BMW Aktie: 29.000 Fahrzeuge in den USA zurückgerufen
BMW-Aktie unter Druck: HSBC stuft hoch, doch Rückruf in den USA und technischer Indexausschluss belasten den Kurs.

- HSBC hebt Einstufung auf Kaufen an
- Rückruf von 29.000 Plug-in-Hybriden
- Ausschluss aus S&P Europe 350
- Kurs seit Jahresbeginn um 37% gefallen
Während ein britisches Analystenhaus dem Titel frisches Aufwärtspotenzial attestiert, sorgen ein Rückruf in den USA und ein technischer Indexausschluss für Unruhe im Handel.
HSBC sieht Risiken eingepreist
HSBC-Analyst Mike Tyndall stufte die BMW-Aktie am 17. Juli 2026 von „Hold“ auf „Buy“ hoch, senkte das Kursziel aber von 79,00 auf 71,00 Euro. Seine Begründung: Nach der Prognosesenkung im Juni sei der Renditeausblick nun realistischer, zudem seien die China-Risiken im aktuellen Kurs bereits weitgehend eingepreist. Die Aktie notiert aktuell bei 58,70 Euro und gibt damit auf Tagessicht um 0,47 Prozent nach – von einem Kursziel von 71,00 Euro trennt sie damit noch ein gutes Stück.

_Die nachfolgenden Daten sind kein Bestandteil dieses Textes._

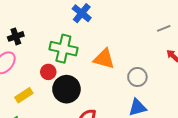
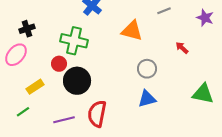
gray line: (164, 28) -> (164, 11), moved
orange triangle: (104, 59) -> (132, 31), moved

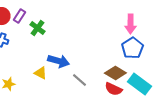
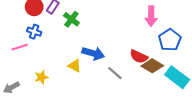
pink arrow: (130, 24) -> (151, 16), moved
red semicircle: (113, 89) -> (139, 56), moved

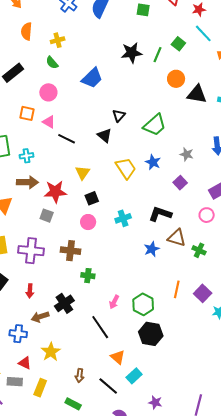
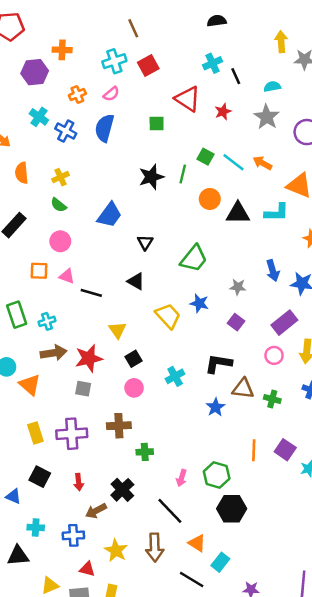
cyan line: (203, 33) -> (233, 162), moved
black triangle: (119, 115) -> (145, 242), moved
brown arrow: (79, 376) -> (155, 547), moved, size x1.6

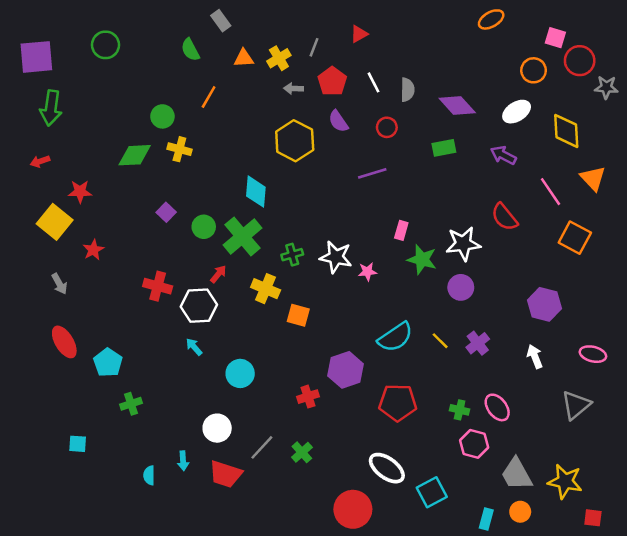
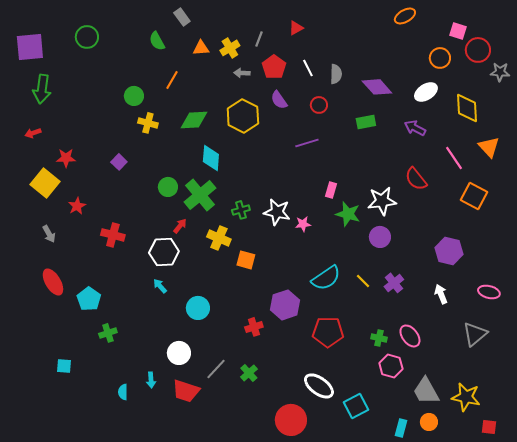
green diamond: (135, 155) -> (194, 120), moved
purple square: (166, 212) -> (119, 162), moved
red cross: (158, 286) -> (113, 235), moved

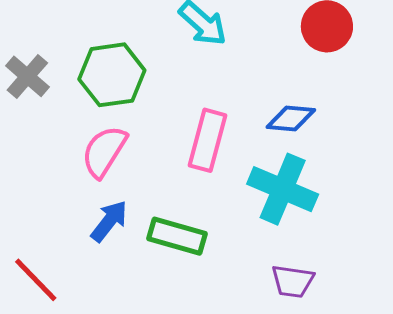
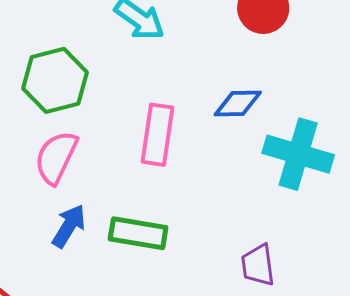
cyan cross: (283, 189) -> (298, 154), moved
purple trapezoid: (293, 281) -> (258, 265), turned 81

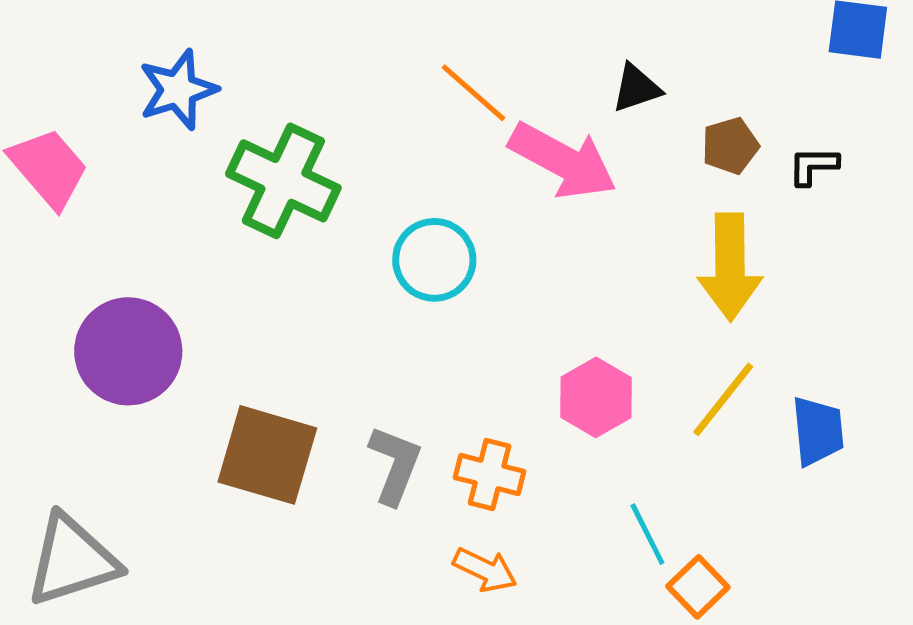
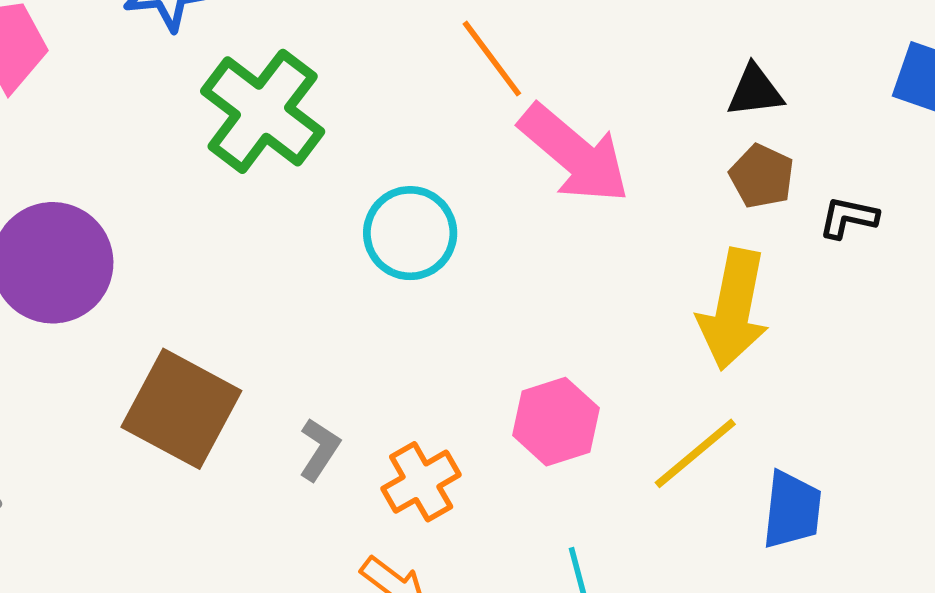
black triangle: (636, 88) -> (755, 91), moved
brown pentagon: (730, 146) -> (762, 176), turned 30
gray L-shape: (395, 465) -> (319, 449), size x0.7
orange cross: (489, 474) -> (421, 482), turned 34

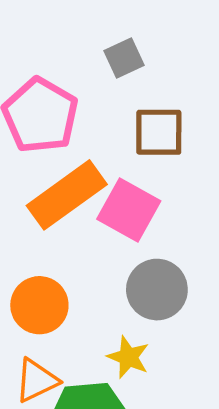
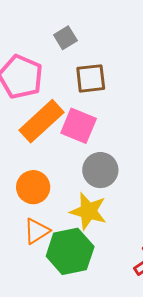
yellow star: (128, 357) -> (88, 211), size x1.5

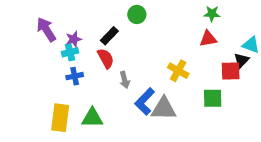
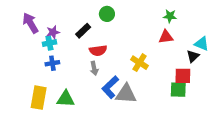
red semicircle: (106, 58) -> (98, 50), moved, turned 108
red square: (231, 71) -> (183, 76), moved
green square: (213, 98) -> (178, 90), moved

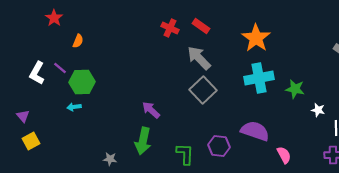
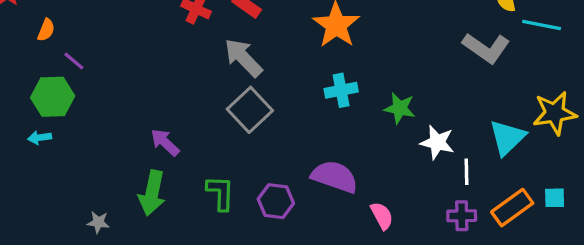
purple line: (60, 68) -> (74, 61), moved
cyan cross: (259, 78) -> (341, 90), size x0.7
white star: (318, 110) -> (437, 142), size x1.5
green L-shape: (185, 154) -> (220, 193), moved

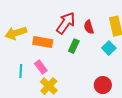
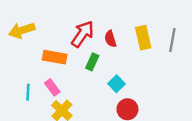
yellow arrow: (16, 33) -> (22, 30), moved
cyan square: (109, 48) -> (117, 84), moved

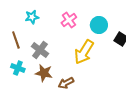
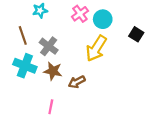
cyan circle: (99, 25) -> (103, 19), moved
cyan cross: (18, 68) -> (25, 66), size x1.5

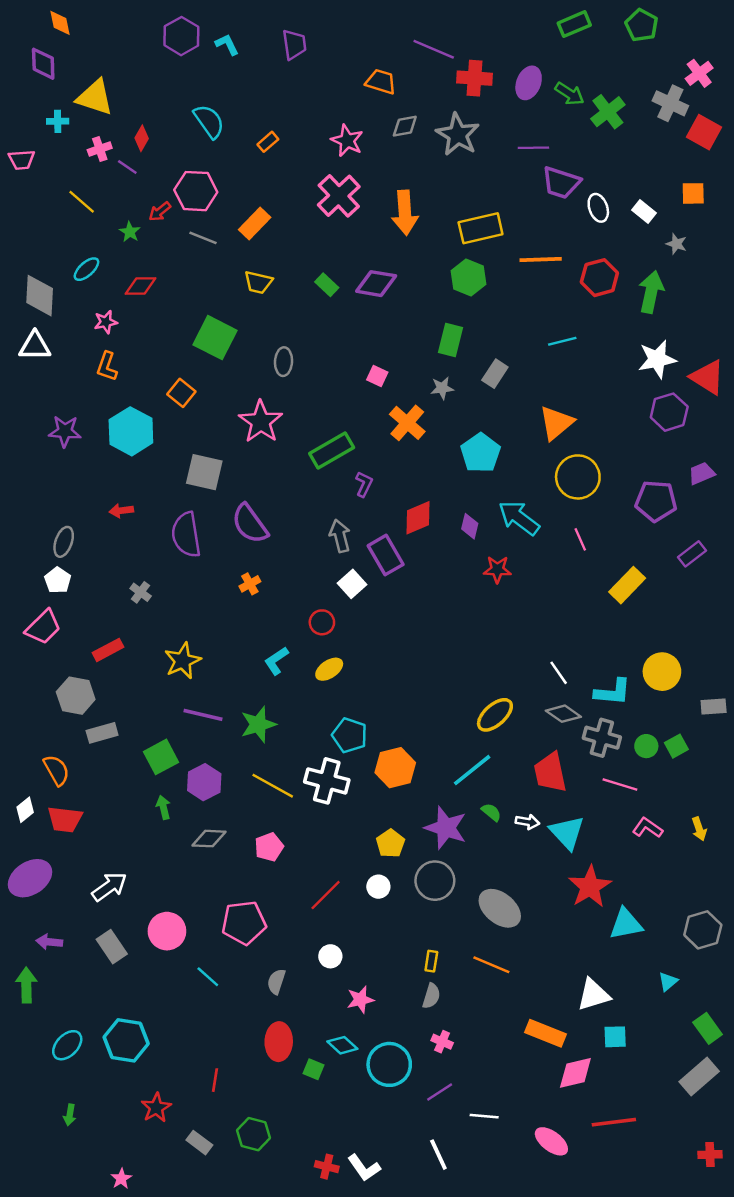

Erst wenige Tage zuvor, am 14. Juli, hatte Tim Rokossa von der Deutschen Bank sein „Buy“-Rating mit einem deutlich höheren Kursziel von 90,00 Euro bestätigt. Er rechnet für den anstehenden Quartalsbericht mit spürbaren Belastungen durch ein schwächeres Preisniveau und rückläufige Absatzvolumina – ein Warnsignal, das die optimistischere HSBC-Einschätzung relativiert.
Rückruf wegen Brandgefahr in den USA
Parallel zu den Analystenkommentaren meldete BMW einen Rückruf von weltweit rund 29.000 Plug-in-Hybrid-Fahrzeugen in den USA. Betroffen sind die Modelle 330e, 530e und 740Le aus den Baujahren 2016 bis 2020. Grund ist eine mögliche Korrosion am Anlasserrelais, die im Extremfall zu Fahrzeugbränden führen kann. Der Vorgang reiht sich in eine Serie technischer Rückrufe ein, dürfte für sich genommen aber keine erhebliche finanzielle Belastung darstellen.
Technischer Indexausschluss löst Verkaufswelle aus
Deutlich spürbarer für den Kursverlauf war offenbar der Ausschluss der BMW-Aktie aus den Indizes S&P Europe 350 und FTSE All-World. Hintergrund ist keine operative Verschlechterung, sondern eine technische Umstellung: Zum 30. Juni 2026 wurden sämtliche Vorzugsaktien gemäß dem Hauptversammlungsbeschluss vom 13. Mai in Stammaktien umgewandelt, die Notierung der Vorzugsaktien wurde eingestellt. Diese Strukturänderung löste automatisierte Verkäufe durch Indexfonds aus, die ihre Portfolios an die neuen Indexregeln anpassen mussten – ein rein technischer Effekt ohne fundamentalen Hintergrund, der den Kurs aber zusätzlich unter Druck setzte.
Chartbild bleibt angeschlagen
Das Zusammenspiel aus Prognosesenkung, technischem Verkaufsdruck und schwacher Marktstimmung zeigt sich deutlich im Kursverlauf. Seit Jahresbeginn hat die Aktie 37,08 Prozent verloren und bewegt sich damit nur noch 3,49 Prozent oberhalb ihres am 15. Juli markierten 52-Wochen-Tiefs von 56,72 Euro. Der historische Höchststand von 97,90 Euro aus dem Dezember 2025 rückt damit in weite Ferne.
Auf der operativen Seite gibt es auch positive Signale: Im zweiten Quartal 2026 setzte BMW zusammen mit der Marke Mini 116.807 vollelektrische Fahrzeuge ab. Zum 1. September 2026 übernimmt zudem Tom Shanley die Position des Executive Vice President Operations bei BMW North America von Shaun Bugbee, der in den Ruhestand geht.
Blick auf den Quartalsbericht
Entscheidend für die weitere Kursrichtung dürfte der Bericht zum zweiten Quartal und ersten Halbjahr 2026 werden, den BMW für den 30. Juli 2026 angekündigt hat. Angesichts der von der Deutschen Bank erwarteten Belastungen durch Preis- und Volumeneffekte richten sich die Blicke der Anleger vor allem auf die Entwicklung der operativen Marge und mögliche weitere Kommentare zum China-Geschäft.